**Pasaje proporcionado:**
※
Cualquiera que sea el enfoque adoptado, las condiciones sociales y culturales de la experiencia individual, en tanto remiten, por un lado, al imaginario sociocultural que establece las posibilidades de producción y reproducción de sentido y, por otro, a la configuración de las identidades individuales y colectivas, constituyen una muestra sintomática de la forma en que se realizan los procesos sociales. A cada tejido social, en virtud de la naturaleza de las interacciones dominantes y de las trayectorias prevalentes de su imaginario sociocultural, le corresponde un sujeto social característico en tanto que viable. No se trata, pues, de apuntar tanto una formalización del sujeto como algoritmo resultante de las condiciones sociales de la interacción, como de señalar en qué medida las prácticas socioculturales realizan efectivamente unas determinadas condiciones de posibilidad de la identidad y, al mismo tiempo, cómo esa forma de identidad prioritariamente posible sienta las condiciones de posibilidad de las prácticas socioculturales que la engendran.
※
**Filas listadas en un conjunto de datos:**
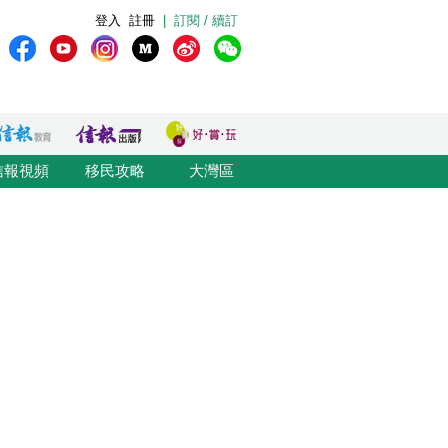
登入
註冊
|
訂閱 / 續訂
信報視頻
移民攻略
大灣區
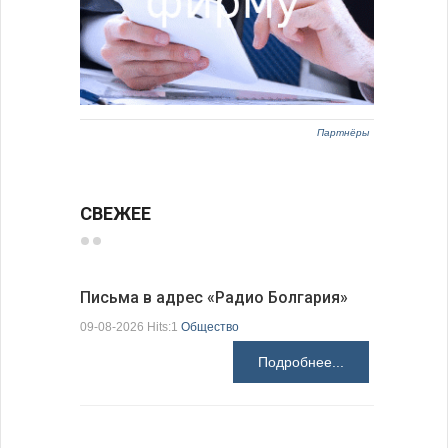
Партнёры
СВЕЖЕЕ
Письма в адрес «Радио Болгария»
Аисты го
края
09-08-2026 Hits:1
Общество
09-08-2026 H
Подробнее...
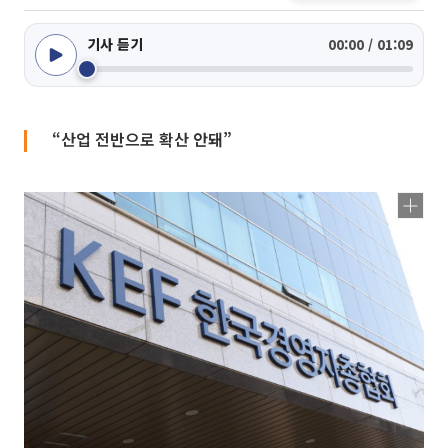
기사 듣기
00:00 / 01:09
“산업 전반으로 확산 안돼”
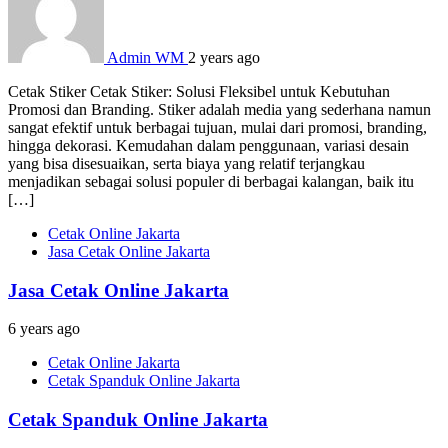
Admin WM
2 years ago
Cetak Stiker Cetak Stiker: Solusi Fleksibel untuk Kebutuhan
Promosi dan Branding. Stiker adalah media yang sederhana namun
sangat efektif untuk berbagai tujuan, mulai dari promosi, branding,
hingga dekorasi. Kemudahan dalam penggunaan, variasi desain
yang bisa disesuaikan, serta biaya yang relatif terjangkau
menjadikan sebagai solusi populer di berbagai kalangan, baik itu
[…]
Cetak Online Jakarta
Jasa Cetak Online Jakarta
Jasa Cetak Online Jakarta
6 years ago
Cetak Online Jakarta
Cetak Spanduk Online Jakarta
Cetak Spanduk Online Jakarta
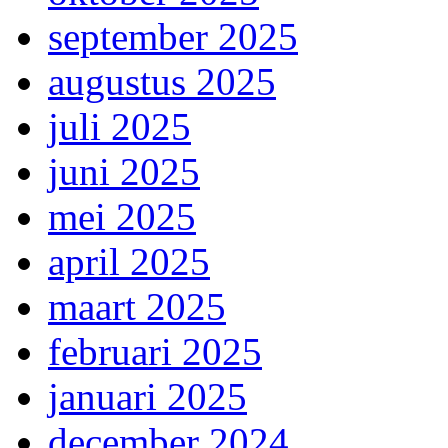
september 2025
augustus 2025
juli 2025
juni 2025
mei 2025
april 2025
maart 2025
februari 2025
januari 2025
december 2024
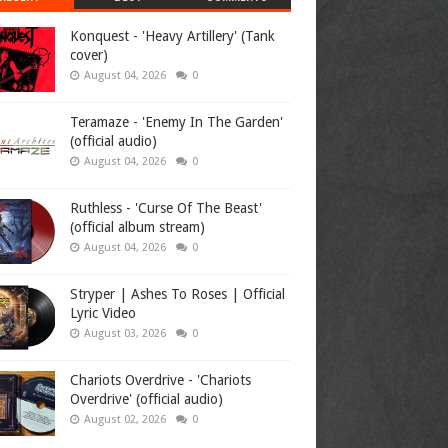
Konquest - 'Heavy Artillery' (Tank
cover)
August 04, 2026
0
Teramaze - 'Enemy In The Garden'
(official audio)
August 04, 2026
0
Ruthless - 'Curse Of The Beast'
(official album stream)
August 04, 2026
0
Stryper | Ashes To Roses | Official
Lyric Video
August 03, 2026
0
Chariots Overdrive - 'Chariots
Overdrive' (official audio)
August 02, 2026
0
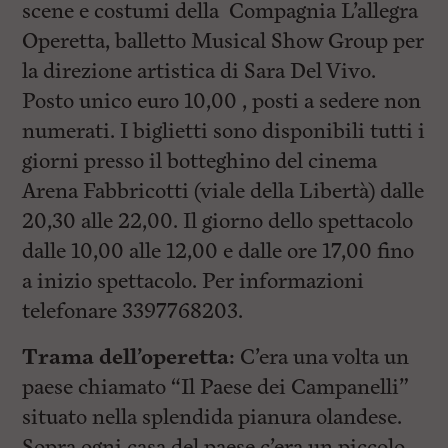
scene e costumi della Compagnia L’allegra
Operetta, balletto Musical Show Group per
la direzione artistica di Sara Del Vivo.
Posto unico euro 10,00 , posti a sedere non
numerati. I biglietti sono disponibili tutti i
giorni presso il botteghino del cinema
Arena Fabbricotti (viale della Libertà) dalle
20,30 alle 22,00. Il giorno dello spettacolo
dalle 10,00 alle 12,00 e dalle ore 17,00 fino
a inizio spettacolo. Per informazioni
telefonare 3397768203.
Trama dell’operetta:
C’era una volta un
paese chiamato “Il Paese dei Campanelli”
situato nella splendida pianura olandese.
Sopra ogni casa del paese c’era un piccolo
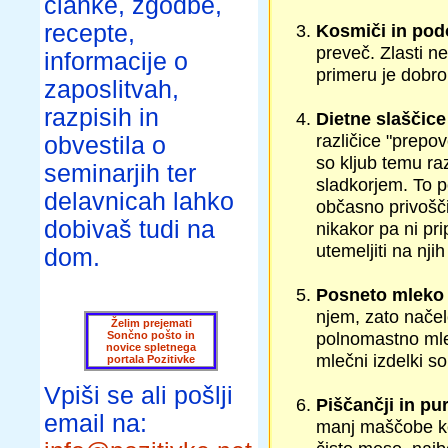
članke, zgodbe,
recepte,
Kosmiči in pod
preveč. Zlasti n
informacije o
primeru je dobro
zaposlitvah,
razpisih in
Dietne slaščice
različice "prepo
obvestila o
so kljub temu ra
seminarjih ter
sladkorjem. To p
delavnicah lahko
občasno privoščil
dobivaš tudi na
nikakor pa ni pri
utemeljiti na nji
dom.
Posneto mleko i
njem, zato načel
Želim prejemati
polnomastno mle
Sončno pošto in
novice spletnega
mlečni izdelki s
portala Pozitivke
Vpiši se ali pošlji
Piščančji in pu
email na:
manj maščobe kot 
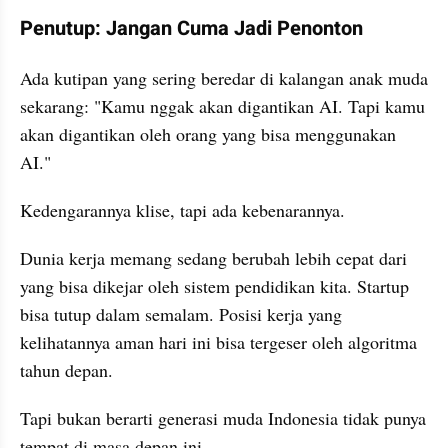
Penutup: Jangan Cuma Jadi Penonton
Ada kutipan yang sering beredar di kalangan anak muda 
sekarang: "Kamu nggak akan digantikan AI. Tapi kamu 
akan digantikan oleh orang yang bisa menggunakan 
AI."
Kedengarannya klise, tapi ada kebenarannya.
Dunia kerja memang sedang berubah lebih cepat dari 
yang bisa dikejar oleh sistem pendidikan kita. Startup 
bisa tutup dalam semalam. Posisi kerja yang 
kelihatannya aman hari ini bisa tergeser oleh algoritma 
tahun depan.
Tapi bukan berarti generasi muda Indonesia tidak punya 
tempat di masa depan ini.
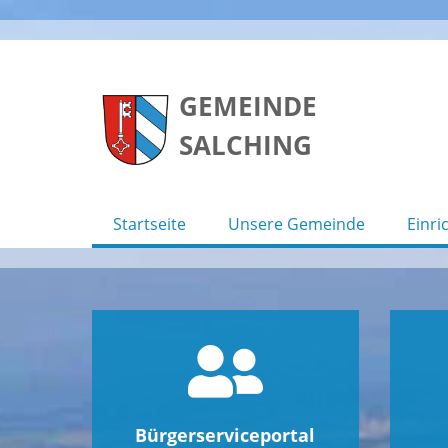
Skip
to
GEMEINDE
content
SALCHING
Startseite
Unsere Gemeinde
Einri
Bürgerserviceportal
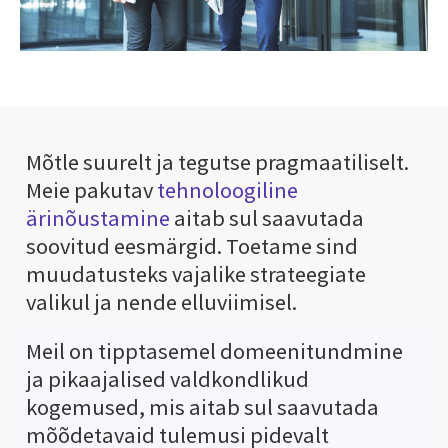
Mõtle suurelt ja tegutse pragmaatiliselt.
Meie pakutav
tehnoloogiline
ärinõustamine
aitab sul saavutada
soovitud eesmärgid. Toetame sind
muudatusteks vajalike strateegiate
valikul ja nende elluviimisel.
Meil on tipptasemel domeenitundmine
ja pikaajalised valdkondlikud
kogemused, mis aitab sul saavutada
mõõdetavaid tulemusi pidevalt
※
**Qué se pide:**
Conteste estas preguntas a partir del pasaje sobre el sujeto social y la identidad:
(a) ¿A qué dos aspectos remiten las condiciones sociales y culturales de la experiencia individual?
(b) ¿Qué le corresponde a cada tejido social, y en virtud de qué?
(c) ¿Como qué se describe la formalización del sujeto que, según el pasaje, no se trata de apuntar?
Utilice únicamente el pasaje como fuente.

**Solución propuesta:**
(a) Por un lado, al imaginario sociocultural que establece las posibilidades de producción y reproducción de sentido; por otro, a la configuración de las identidades individuales y colectivas.
(b) Le corresponde un sujeto social característico en tanto que viable, en virtud de la naturaleza de las interacciones dominantes y de las trayectorias prevalentes de su imaginario sociocultural.
(c) Como algoritmo resultante de las condiciones sociales de la interacción.